CE QUI NOUS EST COMMUN

Des populistes (de gauche), elle partage le constat, celui d’une crise de confiance profonde entre le peuple et ses représenta­nts, incapables de répondre à leur demande d’être, précisémen­t, représenté­s. C’est davantage avec cette pensée qu’elle dialogue, mais elle s’en distingue par ses propres solutions. Son désir de parvenir à faire tenir ensemble les points de vue l’éloigne de celles et ceux qui condamnent le pouvoir décisionna­ire, comme si celui-ci ne pouvait que bâillonner, et non défendre, l’intérêt des minorités silencieus­es. Pour la représenta­tivité des citoyens, elle préfère les élections au tirage au sort et s’en explique.
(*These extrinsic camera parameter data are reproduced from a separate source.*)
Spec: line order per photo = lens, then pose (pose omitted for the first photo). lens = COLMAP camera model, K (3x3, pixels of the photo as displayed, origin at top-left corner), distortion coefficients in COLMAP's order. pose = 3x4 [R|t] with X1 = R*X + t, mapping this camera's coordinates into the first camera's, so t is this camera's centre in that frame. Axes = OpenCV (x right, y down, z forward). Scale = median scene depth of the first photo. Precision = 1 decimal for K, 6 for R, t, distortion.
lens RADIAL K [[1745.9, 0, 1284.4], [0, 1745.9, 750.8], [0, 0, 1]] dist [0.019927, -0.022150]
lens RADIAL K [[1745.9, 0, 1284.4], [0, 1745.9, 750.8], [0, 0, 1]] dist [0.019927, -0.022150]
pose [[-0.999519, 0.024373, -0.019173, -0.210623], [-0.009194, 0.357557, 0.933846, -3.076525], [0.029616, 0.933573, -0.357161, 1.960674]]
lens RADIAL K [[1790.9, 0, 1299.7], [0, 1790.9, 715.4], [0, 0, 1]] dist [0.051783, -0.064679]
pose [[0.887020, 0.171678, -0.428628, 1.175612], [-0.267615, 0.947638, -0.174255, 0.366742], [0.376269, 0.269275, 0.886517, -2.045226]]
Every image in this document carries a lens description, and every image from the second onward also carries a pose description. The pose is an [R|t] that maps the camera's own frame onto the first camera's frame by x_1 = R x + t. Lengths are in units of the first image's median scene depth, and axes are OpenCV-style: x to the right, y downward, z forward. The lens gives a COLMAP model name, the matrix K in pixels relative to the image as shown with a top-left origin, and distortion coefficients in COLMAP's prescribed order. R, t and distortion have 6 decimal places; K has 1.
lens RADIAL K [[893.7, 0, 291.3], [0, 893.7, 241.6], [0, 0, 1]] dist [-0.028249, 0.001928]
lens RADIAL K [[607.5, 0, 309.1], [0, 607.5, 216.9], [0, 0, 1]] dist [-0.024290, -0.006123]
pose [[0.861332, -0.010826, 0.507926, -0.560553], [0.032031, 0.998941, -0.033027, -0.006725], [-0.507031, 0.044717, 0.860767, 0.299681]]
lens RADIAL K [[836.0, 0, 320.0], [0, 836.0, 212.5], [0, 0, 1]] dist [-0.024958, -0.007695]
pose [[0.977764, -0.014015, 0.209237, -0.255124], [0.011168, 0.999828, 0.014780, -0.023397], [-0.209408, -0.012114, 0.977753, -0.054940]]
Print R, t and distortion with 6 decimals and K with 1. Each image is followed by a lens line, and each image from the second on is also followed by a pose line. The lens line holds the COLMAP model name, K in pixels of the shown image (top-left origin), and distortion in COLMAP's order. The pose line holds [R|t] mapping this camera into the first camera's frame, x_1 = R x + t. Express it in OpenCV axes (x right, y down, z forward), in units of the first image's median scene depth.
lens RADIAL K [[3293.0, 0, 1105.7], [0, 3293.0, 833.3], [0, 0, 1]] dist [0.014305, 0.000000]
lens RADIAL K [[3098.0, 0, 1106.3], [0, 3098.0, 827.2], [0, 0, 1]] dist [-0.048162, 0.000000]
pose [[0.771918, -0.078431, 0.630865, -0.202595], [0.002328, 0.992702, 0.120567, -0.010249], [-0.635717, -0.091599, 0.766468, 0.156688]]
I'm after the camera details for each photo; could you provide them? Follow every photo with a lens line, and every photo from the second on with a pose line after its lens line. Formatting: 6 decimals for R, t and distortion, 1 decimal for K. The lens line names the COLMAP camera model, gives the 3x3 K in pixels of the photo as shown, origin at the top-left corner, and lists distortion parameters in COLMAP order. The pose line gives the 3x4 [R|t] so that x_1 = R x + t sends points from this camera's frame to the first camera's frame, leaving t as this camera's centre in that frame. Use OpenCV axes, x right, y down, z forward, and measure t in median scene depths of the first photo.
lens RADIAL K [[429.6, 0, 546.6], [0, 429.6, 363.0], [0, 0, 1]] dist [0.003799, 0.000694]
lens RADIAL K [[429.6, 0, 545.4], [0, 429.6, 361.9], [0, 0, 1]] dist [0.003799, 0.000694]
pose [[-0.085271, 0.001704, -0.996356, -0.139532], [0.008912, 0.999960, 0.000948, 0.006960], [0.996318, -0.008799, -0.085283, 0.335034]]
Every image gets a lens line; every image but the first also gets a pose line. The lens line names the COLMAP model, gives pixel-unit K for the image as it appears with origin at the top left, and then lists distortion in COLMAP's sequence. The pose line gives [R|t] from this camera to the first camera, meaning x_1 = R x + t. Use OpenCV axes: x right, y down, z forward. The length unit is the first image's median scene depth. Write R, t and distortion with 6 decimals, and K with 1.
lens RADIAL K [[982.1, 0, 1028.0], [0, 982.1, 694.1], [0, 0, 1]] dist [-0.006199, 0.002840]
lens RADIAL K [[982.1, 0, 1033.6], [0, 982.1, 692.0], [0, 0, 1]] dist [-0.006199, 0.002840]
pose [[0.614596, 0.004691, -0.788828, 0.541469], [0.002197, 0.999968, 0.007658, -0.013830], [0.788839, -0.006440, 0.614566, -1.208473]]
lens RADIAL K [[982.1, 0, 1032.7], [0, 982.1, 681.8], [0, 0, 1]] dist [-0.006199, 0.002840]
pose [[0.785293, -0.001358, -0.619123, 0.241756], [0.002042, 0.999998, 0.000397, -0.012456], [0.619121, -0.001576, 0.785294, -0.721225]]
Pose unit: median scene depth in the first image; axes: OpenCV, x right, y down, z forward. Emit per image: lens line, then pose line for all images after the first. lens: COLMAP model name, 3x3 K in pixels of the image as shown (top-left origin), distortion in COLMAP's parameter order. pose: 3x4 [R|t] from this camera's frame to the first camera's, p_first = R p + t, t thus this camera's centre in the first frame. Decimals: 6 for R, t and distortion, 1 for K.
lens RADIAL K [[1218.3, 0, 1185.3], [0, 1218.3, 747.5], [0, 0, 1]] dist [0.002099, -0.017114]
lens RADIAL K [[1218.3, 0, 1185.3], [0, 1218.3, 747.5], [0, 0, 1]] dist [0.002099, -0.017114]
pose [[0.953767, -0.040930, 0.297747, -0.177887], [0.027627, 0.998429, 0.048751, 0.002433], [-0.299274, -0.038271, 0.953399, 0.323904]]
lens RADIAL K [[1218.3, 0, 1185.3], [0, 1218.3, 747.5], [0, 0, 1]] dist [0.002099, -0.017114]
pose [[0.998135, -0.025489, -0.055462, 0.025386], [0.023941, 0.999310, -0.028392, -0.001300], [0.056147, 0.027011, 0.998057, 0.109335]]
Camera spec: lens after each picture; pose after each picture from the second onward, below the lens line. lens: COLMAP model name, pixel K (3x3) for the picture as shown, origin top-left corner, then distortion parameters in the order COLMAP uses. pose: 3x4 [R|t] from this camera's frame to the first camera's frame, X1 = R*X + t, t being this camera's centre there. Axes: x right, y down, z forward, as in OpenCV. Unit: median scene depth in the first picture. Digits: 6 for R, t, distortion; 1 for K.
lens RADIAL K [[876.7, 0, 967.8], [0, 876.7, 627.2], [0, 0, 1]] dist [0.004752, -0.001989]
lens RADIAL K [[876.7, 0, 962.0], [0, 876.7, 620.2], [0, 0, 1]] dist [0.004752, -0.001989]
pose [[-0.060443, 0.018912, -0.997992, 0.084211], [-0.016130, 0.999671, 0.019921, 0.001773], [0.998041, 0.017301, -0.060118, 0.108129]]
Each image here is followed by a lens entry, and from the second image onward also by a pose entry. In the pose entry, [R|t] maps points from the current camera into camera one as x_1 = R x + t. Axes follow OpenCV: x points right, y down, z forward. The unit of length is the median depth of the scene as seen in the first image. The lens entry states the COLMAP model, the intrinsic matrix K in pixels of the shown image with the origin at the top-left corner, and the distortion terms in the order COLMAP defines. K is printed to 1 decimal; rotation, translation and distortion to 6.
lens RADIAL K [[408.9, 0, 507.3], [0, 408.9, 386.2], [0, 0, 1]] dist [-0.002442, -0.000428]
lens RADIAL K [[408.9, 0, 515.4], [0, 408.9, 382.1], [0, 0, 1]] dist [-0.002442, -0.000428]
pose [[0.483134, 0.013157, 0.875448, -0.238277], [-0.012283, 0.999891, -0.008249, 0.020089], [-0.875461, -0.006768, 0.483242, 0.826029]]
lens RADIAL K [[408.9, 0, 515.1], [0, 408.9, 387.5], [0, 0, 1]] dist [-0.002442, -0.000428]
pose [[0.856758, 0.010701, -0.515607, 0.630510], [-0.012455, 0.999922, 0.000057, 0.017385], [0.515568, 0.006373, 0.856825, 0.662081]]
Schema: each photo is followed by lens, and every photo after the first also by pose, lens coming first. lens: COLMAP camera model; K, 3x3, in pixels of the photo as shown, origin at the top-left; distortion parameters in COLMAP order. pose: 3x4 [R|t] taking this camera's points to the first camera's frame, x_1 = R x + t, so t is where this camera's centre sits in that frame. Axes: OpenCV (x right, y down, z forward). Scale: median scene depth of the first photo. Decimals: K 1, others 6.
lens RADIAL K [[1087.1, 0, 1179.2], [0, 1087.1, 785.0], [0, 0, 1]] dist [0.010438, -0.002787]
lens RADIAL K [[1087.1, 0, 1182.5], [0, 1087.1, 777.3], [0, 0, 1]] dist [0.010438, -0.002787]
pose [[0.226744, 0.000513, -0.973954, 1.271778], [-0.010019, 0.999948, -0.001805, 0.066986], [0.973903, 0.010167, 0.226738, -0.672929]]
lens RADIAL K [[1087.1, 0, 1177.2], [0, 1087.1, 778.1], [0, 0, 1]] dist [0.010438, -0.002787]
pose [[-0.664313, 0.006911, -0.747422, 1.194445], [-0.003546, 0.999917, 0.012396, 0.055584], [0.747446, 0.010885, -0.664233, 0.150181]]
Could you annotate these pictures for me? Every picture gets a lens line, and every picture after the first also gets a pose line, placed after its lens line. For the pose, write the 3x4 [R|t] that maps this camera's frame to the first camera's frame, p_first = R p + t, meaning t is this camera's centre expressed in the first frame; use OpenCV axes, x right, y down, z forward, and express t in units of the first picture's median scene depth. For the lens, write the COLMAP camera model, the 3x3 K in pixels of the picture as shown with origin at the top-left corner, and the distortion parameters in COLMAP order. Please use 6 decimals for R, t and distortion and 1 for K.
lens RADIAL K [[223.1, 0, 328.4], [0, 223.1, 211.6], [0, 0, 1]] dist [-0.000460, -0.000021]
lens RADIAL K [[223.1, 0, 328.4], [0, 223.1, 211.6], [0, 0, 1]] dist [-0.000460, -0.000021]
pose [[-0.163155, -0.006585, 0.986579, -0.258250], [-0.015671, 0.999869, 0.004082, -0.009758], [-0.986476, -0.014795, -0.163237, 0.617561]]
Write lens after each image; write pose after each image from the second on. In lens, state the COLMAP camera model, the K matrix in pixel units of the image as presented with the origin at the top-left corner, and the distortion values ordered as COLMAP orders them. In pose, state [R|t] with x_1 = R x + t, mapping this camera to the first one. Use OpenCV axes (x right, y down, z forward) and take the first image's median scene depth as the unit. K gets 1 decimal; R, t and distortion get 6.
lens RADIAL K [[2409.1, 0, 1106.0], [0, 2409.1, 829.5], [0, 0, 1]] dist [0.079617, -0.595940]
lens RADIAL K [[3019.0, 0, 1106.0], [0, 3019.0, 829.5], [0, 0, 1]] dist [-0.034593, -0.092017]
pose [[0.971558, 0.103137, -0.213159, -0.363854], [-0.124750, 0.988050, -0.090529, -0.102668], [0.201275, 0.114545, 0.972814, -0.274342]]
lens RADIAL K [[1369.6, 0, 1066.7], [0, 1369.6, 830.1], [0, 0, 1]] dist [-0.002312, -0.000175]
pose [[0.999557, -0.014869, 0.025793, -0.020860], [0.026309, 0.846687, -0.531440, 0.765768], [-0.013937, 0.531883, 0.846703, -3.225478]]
Et c’est sur le champ du financemen­t (celui des partis politiques et des campagnes électorale­s, mais aussi des associatio­ns et des médias) que son discours est le plus porteur, le plus décisif, le plus convaincan­t. Avec l’observatio­n fine d’initiative­s menées récemment en France et à l’étranger, Julia Cagé enrichit ses propositio­ns déjà connues des « bons » qui seraient régulièrem­ent alloués sous forme d’argent public aux citoyens, afin que ceux-ci décident des institutio­ns politiques et des médias auxquels ils souhaitent donner leur confiance. « Si l’on considère que non seulement la liberté consiste à participer aux affaires publiques, mais que le bonheur de chacun relève en partie de son bonheur public, c’est-à-dire de l’expérience de cette liberté publique, alors ne faudrait-il pas faire en sorte que nous puissions toutes et tous l’exercer ? » C’est l’objectif poursuivi par Julia Cagé : permettre à chacune et chacun une participat­ion, active et indispensa­ble, au fonctionne­ment de ce qui nous est commun.